Kendisi ile 1965 yılında tanışmak nasip oldu. Kutlular Ağabey ile Zeytinburnu’ ndaki medreseye gelmişti. Mes-nevî-i Nuriye’de “Vücudunu mevcuduna feda et” diye bir tabir o zamanki baskıda çıkmıştı.
Bunun yazılışı Osmanlıca aynı harflerle olduğundan, Latin harflerine yanlış çevrilmiş olduğunu, “Vücudunu MU’CİDine feda et” olması gerektiğini söyledi. Ben de bunu anlamak istiyordum. İzahatı ile tatmin oldum.
Bilâhare, 1967 yılında Ankara’da Sungur ve Türkmenoğlu Ağabeylerin mahkemesinden çıktıktan sonra Van’a mevlide giderken Magırus otobüste beraber yolculuğumuz oldu.
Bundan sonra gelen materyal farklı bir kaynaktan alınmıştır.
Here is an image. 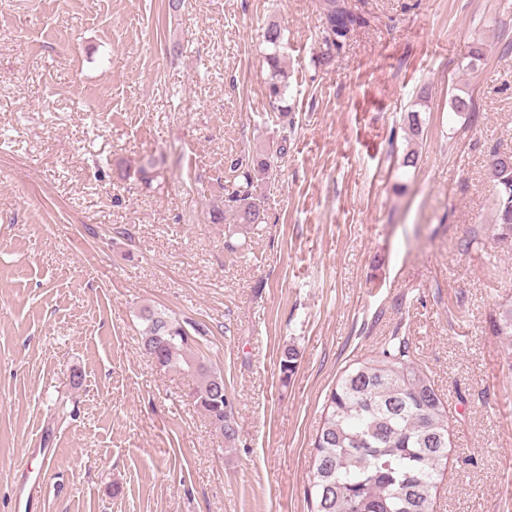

Yolculuk esnasında rahmetli Teyp Tahir Abiden ezbere dersler dinledik, benim şiir olarak bildiğim, ama makamını ilk defa ondan işittiğim;
“Ey risalet takının Hurşid-i Mah-ı Enveri,
Ey nübüvvet mebde-i Ahir Zaman Peygamberi,
Hak senin şanında Levlak okudu Ya Mustafa,
Yani sensin ey Muhammed Kâinatın Serveri”
ilâhisini otobüsteki abilerle okuduk. Kayseri-Malatya yolunda topluca fotoğraf çektirdik. O mevlidde bizi de emniyete götürdüler. Bir akşam nezarette aldık, sabahleyin şahit yazıp bizi salıverdiler.
Sonra İstanbul’a müteveccihen yola çıktık, Şanlıurfa, Gaziantep, Adana’ya uğradık, oralardaki kardeşlerle görüşmelerimiz oldu. Nihayette İstanbul’a avdet ettik.
Geldiğimizde İttihad Gazetesi yayına başlamıştı. Gazetede Fırıncı ve Kutlular Ağabeylerle beraberliklerimiz oldu.
Özel hatıralarımızda olan Fırıncı Ağabeyin cenazesine iştirak ettim, tabutunu taşıdım, 3 kürek ve bir avuç toprak atmak nasip oldu. Allah gani gani rahmet etsin.